• **Source**:
Python: memory problems in a script

Question

I have wrote a script where i read around 4 million of points and 800.000 plots. The script clip the points inside each plot and save a new text file for each plot.

After a certain period of time my PC memory is full. I had tried to dig inside my script but in each loop for i in xrange(len(sr)): the each object is replaced and the points clipped saved in a new txt file.

are there some strategy to use in this case in order to improve memory usage without reduce the performance(the script is already slow)? I am a beginner in python and sorry if the question is simple.

Thanks in advance Gianni

inFile ="C://04-las_clip_inside_area//prova//Ku_115_class_Notground_normalize.las"
poly ="C://04-las_clip_inside_area//prova//ku_115_plot_clip.shp"
chunkSize = None
MinPoints = 1

sf = shapefile.Reader(poly) #open shpfile
sr = sf.shapeRecords()
poly_filename, ext = path.splitext(poly)
inFile_filename = os.path.splitext(os.path.basename(inFile))[0]
pbar = ProgressBar(len(sr)) # set progressbar
if chunkSize == None:
    points = [(p.x,p.y) for p in lasfile.File(inFile,None,'r')]
    for i in xrange(len(sr)):
        pbar.update(i+1) # progressbar
        verts = np.array(sr[i].shape.points,float)
        record = sr[i].record[0]
        index = nonzero(points_inside_poly(points, verts))[0]
        if len(index) >= MinPoints:
            file_out = open("{0}_{1}_{2}.txt".format(poly_filename, inFile_filename, record), "w")

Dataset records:
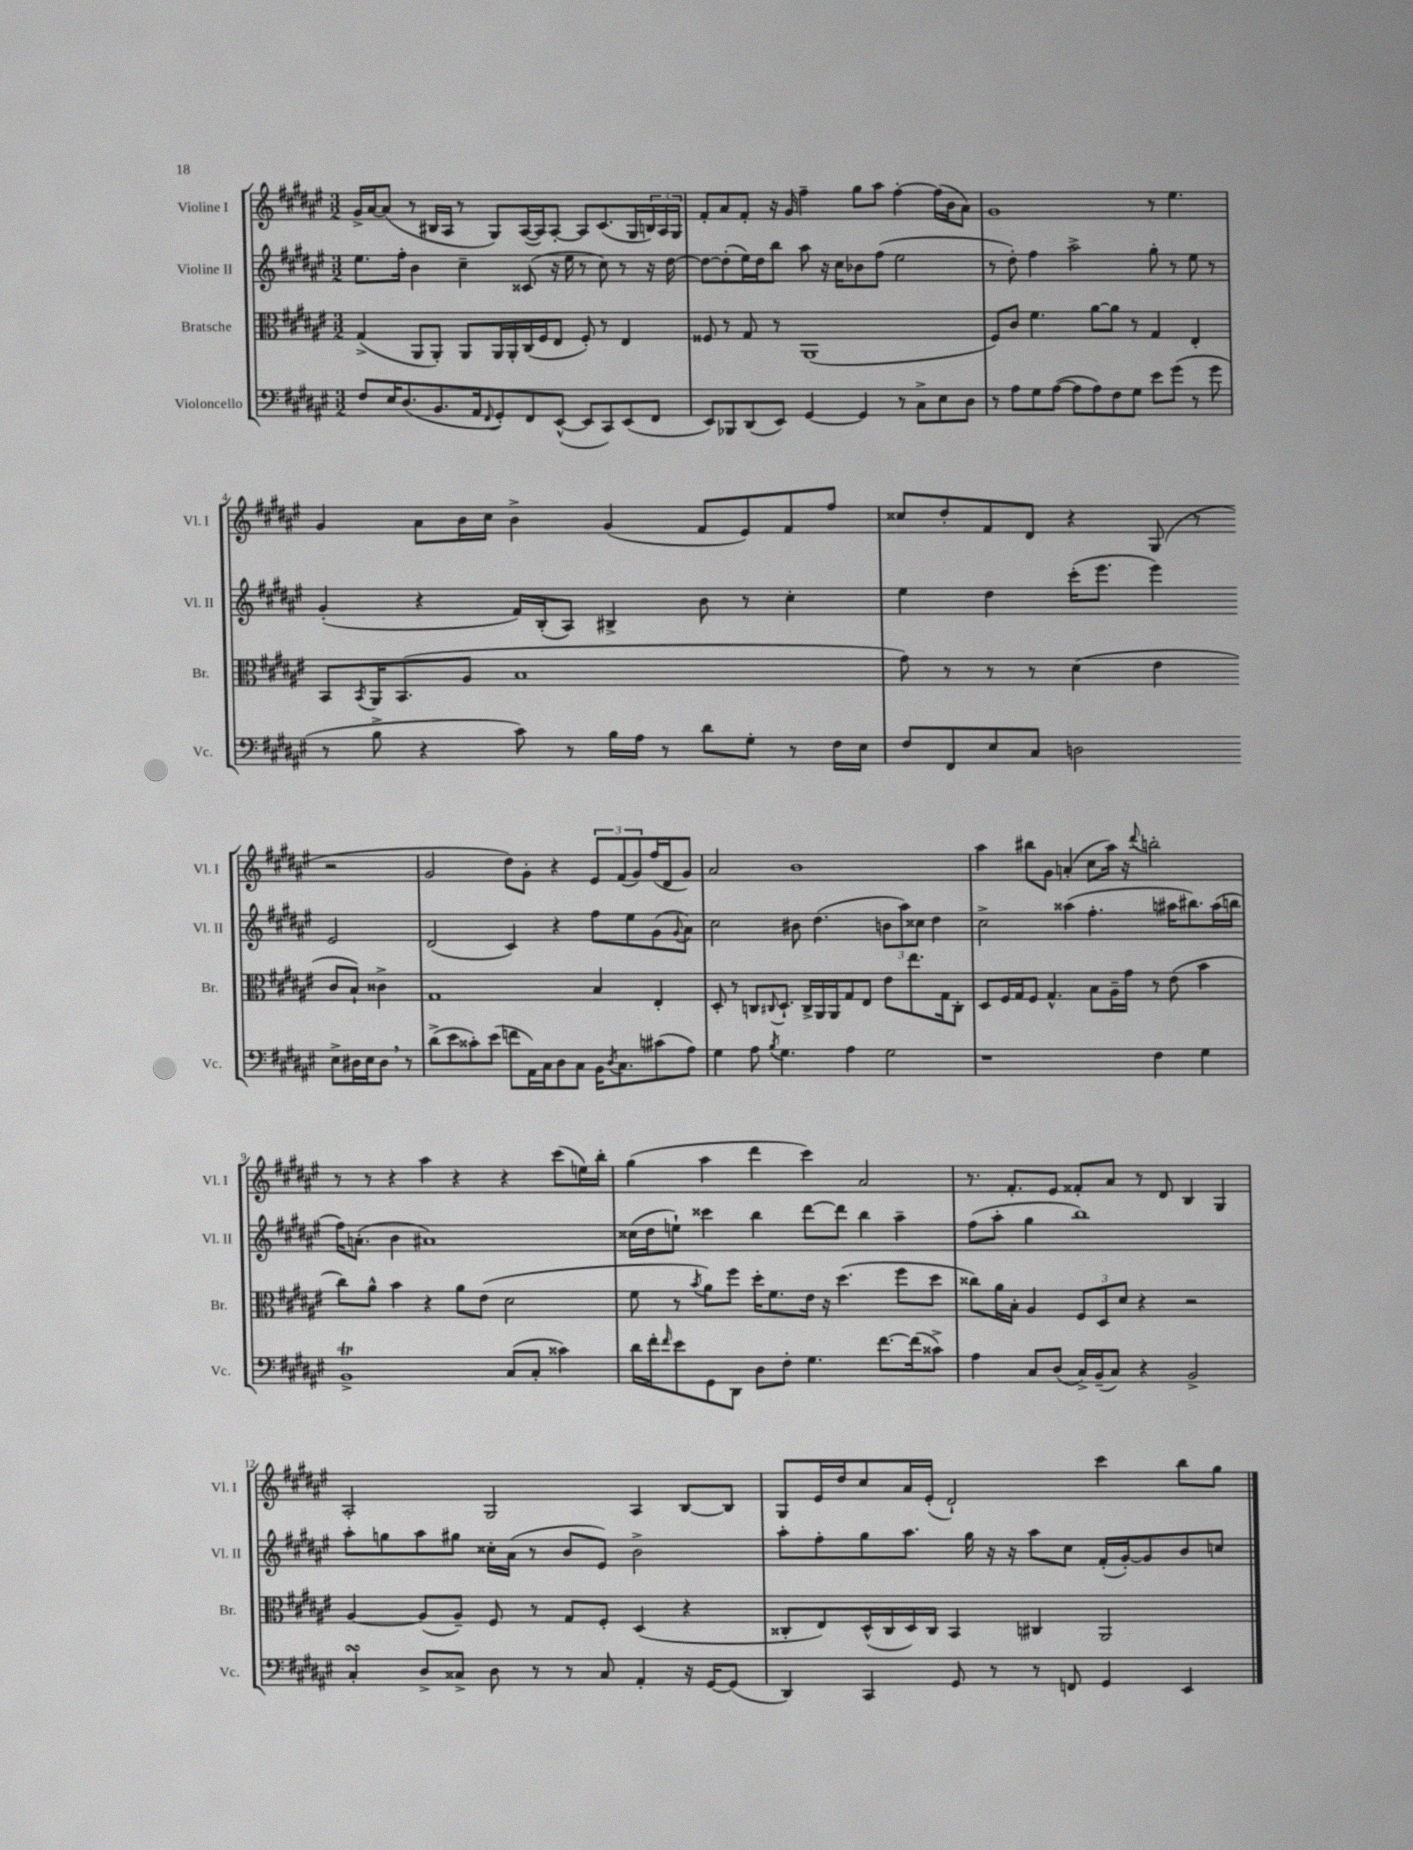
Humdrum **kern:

**kern	**kern	**kern	**kern
*staff4	*staff3	*staff2	*staff1
*clefF4	*clefC3	*clefG2	*clefG2
*k[f#c#g#d#a#e#]	*k[f#c#g#d#a#e#]	*k[f#c#g#d#a#e#]	*k[f#c#g#d#a#e#]
*M3/2	*M3/2	*M3/2	*M3/2
8F#	(4G#^	8.ee#	16g#^
.	.	.	[16a#
16E#	.	.	(8a#]
(8.D#	.	16ff#'	.
.	8AA#	4b	8r
8.BB	8AA#')	.	16B#
.	.	.	16A#
.	8AA#	4cc#~	8r
16AA#	.	.	.
8qqFF#	.	.	.
8GG#')	16AA#	.	8G#)
.	16AA#'	.	.
8FF#	(16C#	(8c##	([16A#
.	16F#	.	16A#])
([8EE#^^	8E#	16r	[8A#'
.	.	16ee#	.
8EE#]	8F#')	8r	8A#]
8CC#)	8r	8cc#)	(8.c#
(8EE#	4E#	8r	.
.	.	.	16G#
8FF#	.	16r	24B)
.	.	.	24A#
.	.	[16dd#	.
.	.	.	24G#
=	=	=	=
8EE#)	8F##	8dd#_	8f#'
8BBB-	8r	(8dd#']	8a#
(8DD#	8G#	16ee#)	8f#'
.	.	16dd#	.
8EE#)	8r	8bb	16r
.	.	.	16g#
[4GG#	(1AA#	8aa#	4ff#~
.	.	16r	.
.	.	16cc#	.
4GG#]	.	8b-	8gg#
.	.	(8ff#	8aa#
8r	.	2ee#	[4ff#'
8C#^	.	.	.
8E#	.	.	(16ff#]
.	.	.	16b
8D#	.	.	8a#)
=	=	=	=
8r	8F#)	8r	1g#
8A#	8c#	8dd#')	.
8G#	4.f#	4ff#	.
([8A#	.	.	.
8A#]	.	2aa#^	.
8A#)	[8a#	.	.
8F#	8a#]	.	.
8G#	8r	.	.
8e#	4G#	8gg#'	8r
(8g#	.	8r	4.ee#
8r	4E#'	8ee#	.
8g#	.	8r	.
=	=	=	=
8r	8BB	(4g#'	4g#
.	8qBB	.	.
8B^	16AA#	.	.
.	(8.BB	.	.
4r	.	4r	8a#
.	8A#	.	16b
.	.	.	16cc#
8c#)	1B	16f#)	4b^
.	.	(16B'	.
8r	.	8A#)	.
16B	.	4B#^	(4g#
16A#	.	.	.
8r	.	.	.
8d#	.	8b	8f#
8G#'	.	8r	8e#)
8r	.	4cc#'	8f#
16F#	.	.	8ff#
16E#	.	.	.
=	=	=	=
8F#	8g#)	4ee#	8cc##
8FF#	8r	.	8dd#'
8E#	8r	4dd#	8f#
8C#	8r	.	8d#
2D	(4d#	(16ccc#'	4r
.	.	8.eee#	.
.	4e#	4eee#)	(8G#
.	.	.	8r
8E#^	8c#	2e#	2r
16D#	8B`)	.	.
16E#	.	.	.
8D#	4c##^	.	.
8r	.	.	.
=	=	=	=
(8d#^	1G#	(2d#	2g#
8e#	.	.	.
8c##')	.	.	.
(8e#	.	.	.
8f	.	4c#)	8dd#)
16AA#)	.	.	8g#'
16C#	.	.	.
8D#	.	4r	4r
8C#	.	.	.
16BB	4B	8ff#	12e#
8qD#	.	.	.
8.C#	.	.	.
.	.	.	(12f#
.	.	8ee#	.
.	.	.	12g#)
(8c#	4E#'	(8g#	(16ff#
.	.	.	16d#
.	.	8qqg#	.
8A#)	.	8a#)	8g#)
=	=	=	=
4G#	8D#'	2cc#	2a#
.	8r	.	.
8A#	8C	.	.
8qB	8qqC#	.	.
4.G#	8.D#`	.	.
.	.	8b#	1b
.	16C#^	.	.
.	16AA#	(4.dd#	.
.	16AA#	.	.
4A#	8G#	.	.
.	8E#	.	.
2G#	8e#	12b	.
.	.	12aa#)	.
.	8.ee#	.	.
.	.	12cc##	.
.	.	4dd#	.
.	16G#	.	.
.	8C#'	.	.
=	=	=	=
1r	8D#	2cc#^	4aa#
.	16F#	.	.
.	16G#	.	.
.	8F#	.	8bb#
.	4.G#^^	.	8g#
.	.	(4aa##	(4a'
.	8B	4.ff#'	8cc#
.	16A#~	.	16aa#)
.	16g#	.	16r
.	.	.	8qqddd#
4F#	8r	.	2bb'
.	(8e#	16aa#	.
.	.	8.bb#)	.
4G#	4b	.	.
.	.	(16aa#	.
.	.	16bb	.
=	=	=	=
1BB^	8cc#)	16ff#)	8r
.	.	(8.a'	.
.	8a#^^	.	8r
.	4b	4b	4r
.	4r	1a#)	4aa#
.	8a#	.	4r
.	(8e#	.	.
(8C#	2d#	.	4r
8C#'	.	.	.
4c##)	.	.	(8ccc#
.	.	.	16ee)
.	.	.	16bb'
=	=	=	=
16d#	8f#	(16cc##	(4gg#
16f#'	.	16dd#	.
16qqf#	.	.	.
8e#	8r	8ee`)	.
.	8qb	.	.
8GG#	8a#)	4ccc##	4aa#
8DD#	8ff#	.	.
8D#	16dd#'	4bb	4ddd#
.	8.f#	.	.
8F#'	.	.	.
4.G#	16e#	[8ddd#	4ccc#)
.	16r	.	.
.	(4.dd#	8ddd#]	.
.	.	4bb	2a#
[8.f#	.	.	.
.	8ff#	4aa#~	.
(16f#]	.	.	.
8c##^)	8dd#	.	.
=	=	=	=
4A#	8cc##)	(8ff#	8.r
.	16a#	8aa#'	.
.	16B'	.	8.f#'
8C#	4A#	4gg#	.
(8D#	.	.	8e#
16C#^)	12F#	1bb)	8f##'
(16BB~	.	.	.
.	12D#	.	.
8C#)	.	.	8a#
.	12d#	.	.
4r	4r	.	8r
.	.	.	8d#
2BB^	2r	.	4B
.	.	.	4G#
=	=	=	=
4C#'	[4A#	8aa#'	2A#'
.	.	8gg	.
8D#^	(8A#]	8aa#	.
8C##^	8A#~)	8gg#	.
8D#	8F#	16cc##'	2G#
.	.	(16a#	.
8r	8r	8r	.
8r	8G#	8b	.
8C##	8F#'	8e#)	.
4AA#'	(4D#	2b^	4A#
16r	4r	.	[8B
[16GG#	.	.	.
(8GG#]	.	.	8B]
=	=	=	=
4DD#)	8C##'	8aa#'	8G#
.	8E#)	8ff#'	16e#
.	.	.	16dd#
4CC#	(16D#^^	8gg#	8cc#
.	16C##	.	.
.	16D#)	8.aa#	16a#
.	16C##	.	(16e#'
8GG#	4BB	.	2d#`)
.	.	16gg#	.
8r	.	16r	.
.	.	16r	.
8r	4C#	8aa#	.
8FF	.	8cc#	.
4GG#	2AA#	(16f#'	4ccc#
.	.	[16g#')	.
.	.	8g#]	.
4EE#	.	8b	8bb
.	.	8cc	8gg#
==	==	==	==
*-	*-	*-	*-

• **What is expected**:
Answer these questions about the Python memory thread:
(a) About how many plots does the script handle?
(b) What value is MinPoints set to?
(c) What function opens the shapefile?
Answer using only the thread, not the records.

• **Completed task**:
(a) 800.000 plots
(b) 1
(c) shapefile.Reader